Because in his first 185 at-bats, Pujols engineered two of the greatest months ever to start a season – even better than in his 2005 MVP season – and only reinforced that he is this generation's DiMaggio, minus Marilyn.
"You forgot about Barry," Guillen said this week with the Cardinals in town. "You forgot about the people we're missing in this game. Sammy and [Rafael] Palmeiro."
What Guillen meant was: Pujols makes you want to believe greatness still comes without a needle or a pill, that when he started the season 2-for-2 with two home runs and pounded a three-homer game against Cincinnati and finished April with a record 14, nothing nefarious was afoot.
It continued in May. Another 11 home runs, and in almost every imaginable scenario: early in games and late, in blowouts and to take leads. He is dangerous on any count.

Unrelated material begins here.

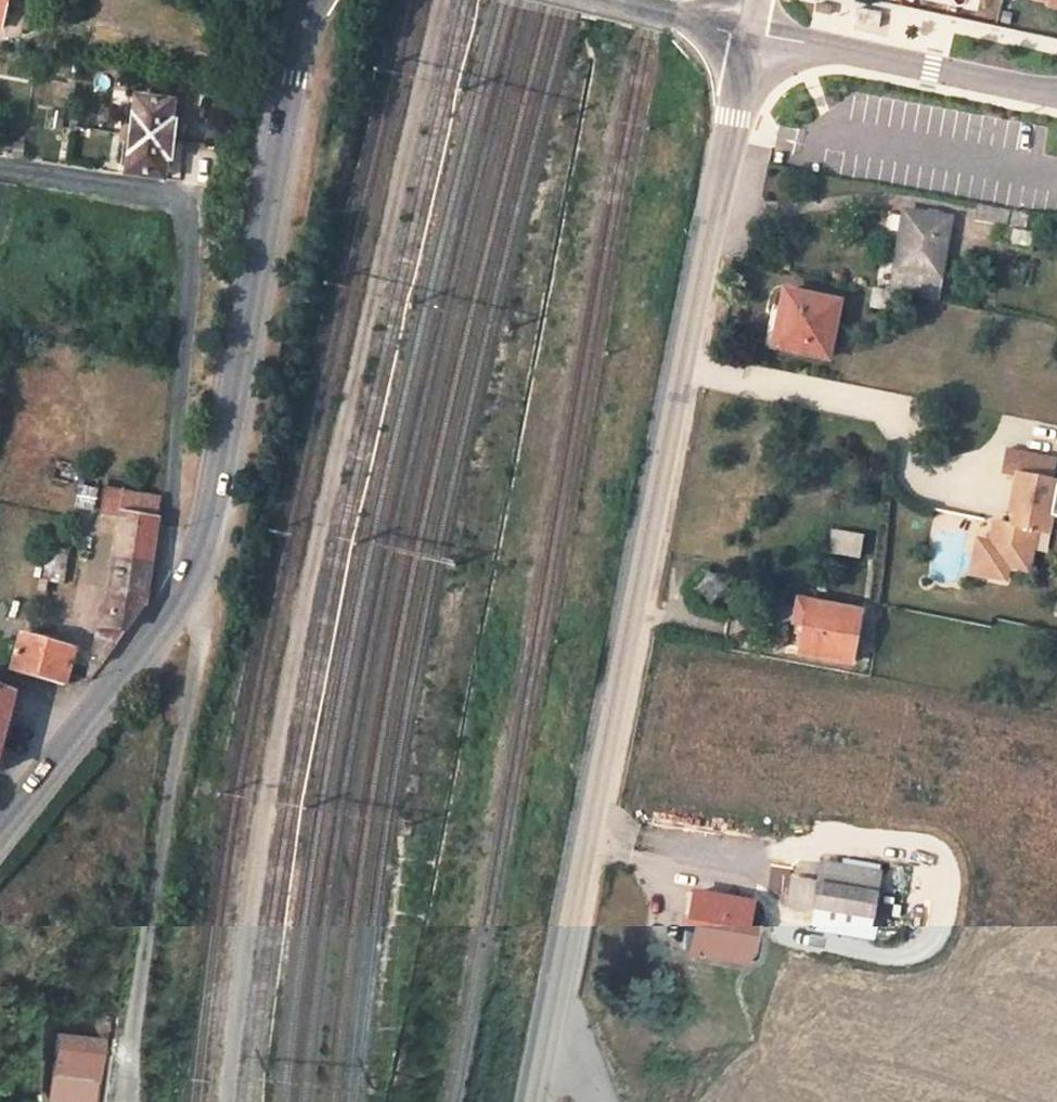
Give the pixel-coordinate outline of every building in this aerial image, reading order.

Pujols has three home runs on 0-0, 0-2, 1-1, 1-2, 2-0 and 2-1, and two homers on 0-1, 1-0 and 2-2, with one coming on a 3-2 pitch. The only reason he hasn't hit a 3-0 home run is because all 15 times he's seen the count the pitcher walked him.
Slice the numbers any way – one particular favorite: his first at-bat against a starter he slugs .673, his second he slugs .813 and his third he slugs .941 – and they all say the same thing: Pujols hits a baseball better than anyone on the planet right now.
"How do you keep pitching to this man?" Guillen said. "I told him in New York this winter, 'Don't worry. When I face you, you'd better put Babe Ruth behind you, because we're not going to pitch to you.' It's amazing."
And it's just as amazing how quickly an injury can torpedo history. When Pujols chased a foul ball down the first-base line June 3, he pulled up lame and reached for his back. The next day, the lineup looked naked without him, and though the Cardinals persevered in his absence, they still wondered why him, why then?
"Get better," White Sox first baseman Jim Thome said this week when he saw Pujols. He was serious. He's rooting for Pujols, much like everybody that isn't facing him does.
"He's the best hitter in the game," Thome said. "I'm a fan of his, and he's fun to watch. It's too bad he had the injury. He might have done something."
What, exactly, no one knows. Pujols chafes when asked what-if questions because he never is one to play hypotheticals and focuses instead on what can be.
Which is how he has always operated and why he gets the benefit of the doubt during steroid witch hunts, even if it's senseless to omit anyone from suspicion with no test for hGH. Pujols is obsessive in his preparation to the point that any alteration in his routine leaves him sour. And that made the three-week stretch he missed particularly trying.
Batting practice wasn't routine; it was a privilege granted by Cardinals trainer Barry Weinberg. When Pujols jogged backward or bent over to touch his toes or scooped a ball out of the dirt, eyes trained on his face to see if it grimaced and his hand to see if it instinctively grabbed a sore spot.
"Albert's very smart," Cardinals manager Tony La Russa said two days before Pujols returned. "He understands the consequences. He's worked hard. He's gone step by step. He's feeling no pain. He'll continue to be smart, and he'll be encouraged by everyone around him not to push it."
So much for that. Against Weinberg's advice, Pujols came back Thursday, a day earlier than scheduled. He went 0-for-4 and wondered why everybody expected something more of him. He'd been out almost three weeks.
Perhaps he didn't realize what his first two months meant to baseball. Pujols was not merely a player. He was a cause, a uniter, a rallying point against the sport's past transgressions. And, anyway, he actually came a day late.
June 21 was the first day of summer. Even with no home run chase, maybe it still can be Albert Pujols'. No matter what his oblique has to say.